Кальтенбруннер и Канарис с любопытством взглянули на бригадефюрера. Взгляды их затянулись, поскольку затянулось и молчание шефа службы политической разведки. Понадобилось еще какое-то время, чтобы Шелленберг понял, что от него, оказывается, ждут имени. Что это он, как выясняется, должен бросить к ногам шефов двух суперведомств того жертвенного барана, которого они потом ритуально преподнесут Гитлеру.
– Вы хотите, чтобы я назвал имя диверсанта, господа? – прямо спросил он, понимая, что дальше тянуть с ответом просто неприлично.
– От вас этого никто не требовал, – сухо осадил его Кальтенбруннер. – Кандидатуру еще следует тщательно обсудить.
– Но думаю, что мы все же имеем в виду одного и того же человека, – задумчиво произнес Канарис. – Единственного, чью кандидатуру фюрер поддержит безоговорочно.
– Или же назовет ее сам, если этого не сделаем мы, – неожиданно согласился Кальтенбруннер.
Имя первого диверсанта империи и «самого страшного человека Европы», как называла его западная пресса, штурмбаннфюрера Отто Скорцени произнесено еще не было. Но каждый из присутствующих понимал: речь может идти только о нем.
43
– Он признался?
– Так точно, господин генерал, – начальник Дабендорфской школы капитан Штрик-Штрикфельдт был, как всегда, подтянут, худощавое бледноватое лицо его оставалось непроницаемым, а губы плотно сжатыми – даже когда говорил. Это было похоже на чревовещание. – Впрочем, в признаниях уже не было особой необходимости. Его разоблачил приставленный к нему человек. Из «хиви»[24]
.Власов вопросительно поморщился.
– Из добровольных помощников, – тактично напомнил Штрик-Штрикфельдт, помня, что командующий РОА никогда не отличался особой прилежностью в постижении немецких армейских терминов и солдатского жаргона.
– Ваш «хиви» меня интересует менее всех остальных. Кто вы? – обратился он к сидевшему на табурете в углу школьного карцера майору РОА, о звании которого свидетельствовал сейчас только один полуоторванный погон. Окровавленное, усеянное ссадинами лицо его было изуродовано так, что определить черты уже невозможно.
– Майор Левандин.
– По документам, по которым вы числились у нас. А там, в разведке Красной армии?
Майор не ответил. Молчание затянулось, но Власов терпеливо ждал.
– Мы можем раскрутить его заново, господин генерал, – вмешался Штрик-Штрикфельдт. – Но в общем-то основные сведения, полагаю, нам известны. Перед вами майор Погостин. Кадровый разведчик и диверсант. Заслан к нам с целью стать офицером добровольческих формирований, войти к вам в доверие и, уж извините, убить.
– Ну это понятно, – спокойно, почти безразлично, воспринял его откровение Власов. – Я знал, что рано или поздно появится гонец с черной меткой.

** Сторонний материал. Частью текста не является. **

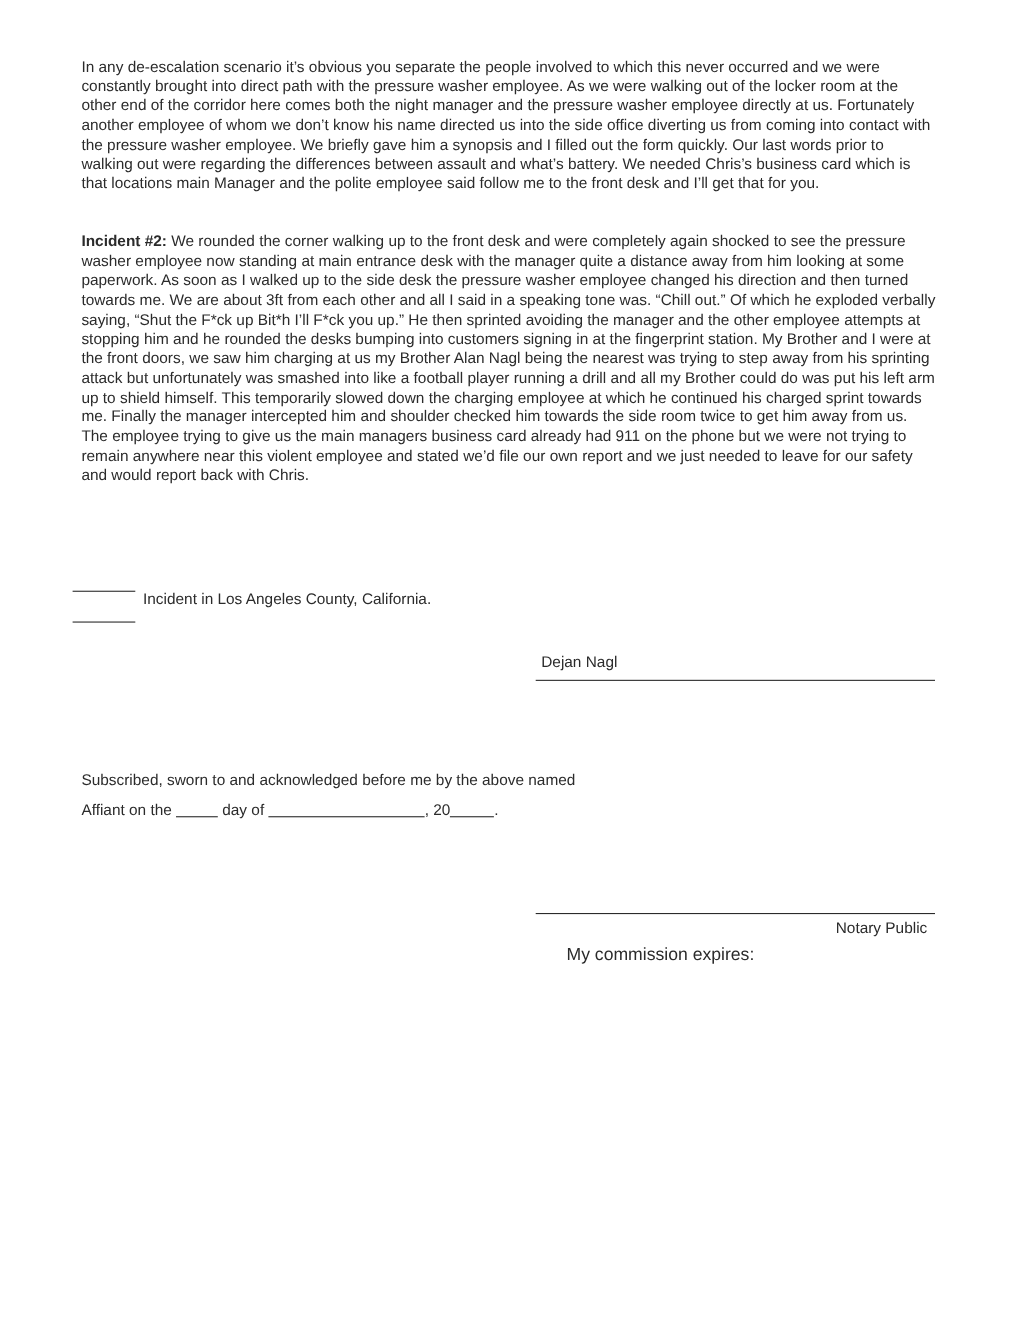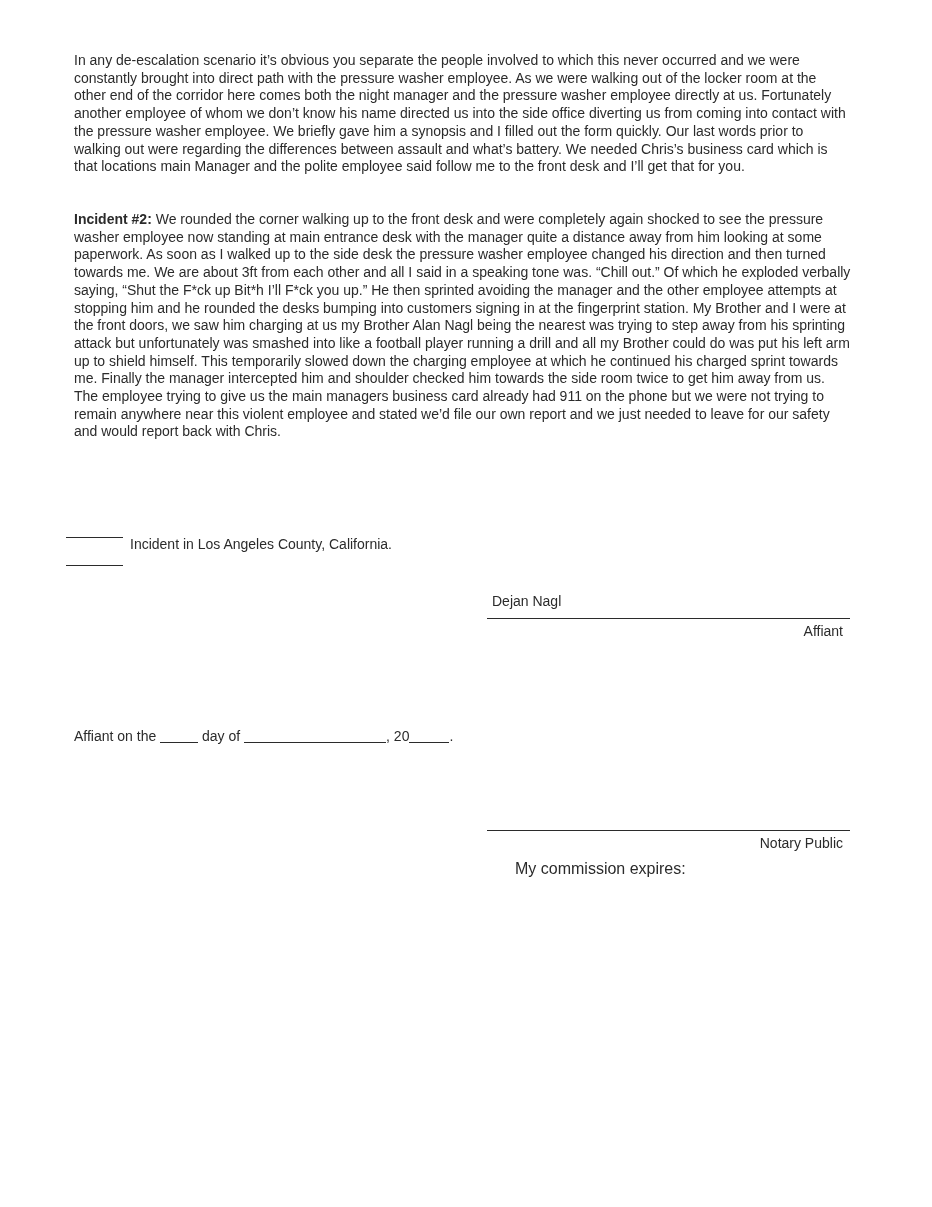--- a/index.html
+++ b/index.html
@@ -101,22 +101,22 @@
   <div class="initial-line il-1"></div>
   <div class="initial-line il-2"></div>
 
 
   <p class="attach attach-2">Incident in Los Angeles County, California.</p>
 
   <p class="affiant-name">Dejan Nagl</p>
 
   <div class="sig-line sig-affiant"></div>
 
-  <p class="sig-label label-affiant">Affiant</p>
 
+  <p class="jurat jurat-1">Subscribed, sworn to and acknowledged before me by the above named</p>
 
   <p class="jurat jurat-2">
     <span>Affiant on the</span>
     <span class="blank blank-day"></span>
     <span>day of</span>
     <span class="blank blank-month"></span><span>, 20</span><span class="blank blank-year"></span><span>.</span>
   </p>
 
   <div class="sig-line sig-notary"></div>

– Кроме того, он обязан был создавать подрывные группы, которые дезорганизовали бы действия освободительного движения и подталкивали бойцов к дезертирству.
– Не к дезертирству, а к возвращению в свои части, – прохрипел Погостин. – Это как раз спасение от клейма дезертира.
– Мне нужно задать вам несколько вопросов, – проговорил Власов, старательно протирая измятым серым платочком запотевшие стекла очков. – Один на один. Откровенно. Согласны вы на такой разговор?
Погостин замялся.
– Такой разговор может состояться только с вашего согласия. Он требует искренности. Вы понимаете меня, майор?
– Не заставляйте «раскручивать» вас заново, – предупредил его Штрик-Штрикфельдт. – Мы сумеем убедить вас в том, что на вежливость следует отвечать вежливостью.